XIAN, China — The eerie pencil outline of Cheng Ying, done by her father one night last summer before she went to sleep, remains on the wall above the bed.
Her parents haven't seen the 6-year-old since they sent her off to school dressed in a black-and-white-checked coat two months ago. The school was no help in finding her, they say. The police weren't either, even refusing to fill out a missing person's report.
As winter approached, the horrific realization sunk in: Their daughter, the child they had sacrificed everything for, had probably joined the thousands of children snatched from their parents each year in China in a burgeoning child-theft racket.
"You can see why someone would want to abduct her. She's so pretty," said her father, Cheng Zhu. "I just hope, wherever she is, they're taking care of her."
Some of the stolen children are babes in arms. In July, 52 ring members were convicted in the southern region of Guangxi after 28 baby girls, none older than 3 months, were found drugged and bound in nylon duffel bags on a long-distance bus. One died; the rest were taken to an orphanage.
The reasons for the terrible growth industry in child trafficking are as varied as they are disturbing. In a country that earns millions of dollars a year from foreign adoptions, some children end up abroad. Others remain in the country, especially in rural China, where having a son is still seen as a must for inheritance, carrying on the family line and tending relatives' graves. But girls are also in demand in areas where men significantly outnumber women, as wives, caregivers for older relatives and for families that already have boys.

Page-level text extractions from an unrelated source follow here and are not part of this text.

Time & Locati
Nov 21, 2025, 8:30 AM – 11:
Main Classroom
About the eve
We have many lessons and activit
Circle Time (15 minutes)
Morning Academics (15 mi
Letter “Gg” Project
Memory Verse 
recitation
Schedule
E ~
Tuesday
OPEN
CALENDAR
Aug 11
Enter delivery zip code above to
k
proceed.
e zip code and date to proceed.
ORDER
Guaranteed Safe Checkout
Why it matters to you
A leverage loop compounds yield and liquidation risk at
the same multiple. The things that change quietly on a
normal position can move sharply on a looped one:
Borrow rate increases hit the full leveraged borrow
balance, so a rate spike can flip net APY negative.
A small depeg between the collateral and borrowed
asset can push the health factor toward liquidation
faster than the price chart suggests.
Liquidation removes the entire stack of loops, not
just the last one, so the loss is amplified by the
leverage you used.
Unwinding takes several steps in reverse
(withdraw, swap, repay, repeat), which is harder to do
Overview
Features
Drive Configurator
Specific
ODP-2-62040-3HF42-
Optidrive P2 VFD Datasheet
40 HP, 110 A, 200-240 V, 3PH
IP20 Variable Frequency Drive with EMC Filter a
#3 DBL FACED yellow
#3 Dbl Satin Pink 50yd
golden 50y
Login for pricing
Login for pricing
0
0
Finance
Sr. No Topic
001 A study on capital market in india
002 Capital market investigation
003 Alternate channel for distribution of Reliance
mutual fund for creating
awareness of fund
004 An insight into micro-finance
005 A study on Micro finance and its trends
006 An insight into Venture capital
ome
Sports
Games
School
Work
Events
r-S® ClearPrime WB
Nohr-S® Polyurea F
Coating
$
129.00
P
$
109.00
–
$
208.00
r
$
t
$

In the worst cases, activists and nongovernmental groups say, some are forced to work as prostitutes, maids or in begging rings.
China often balks at releasing embarrassing statistics, including the number of its youngest citizens abducted in front of schools, on streets and in busy markets. But experts say the problem is growing despite repeated efforts by the government to crack down on traffickers. China has disclosed that it rescued 3,488 abducted children in 2004, according to the official New China News Agency. Experts say those children are only a fraction of those lost. As the Cheng case suggests, many are not even recorded.
The government has another incentive to downplay the problem: lucrative overseas adoptions. The United States and other Western countries refuse to allow adoptions involving baby-selling.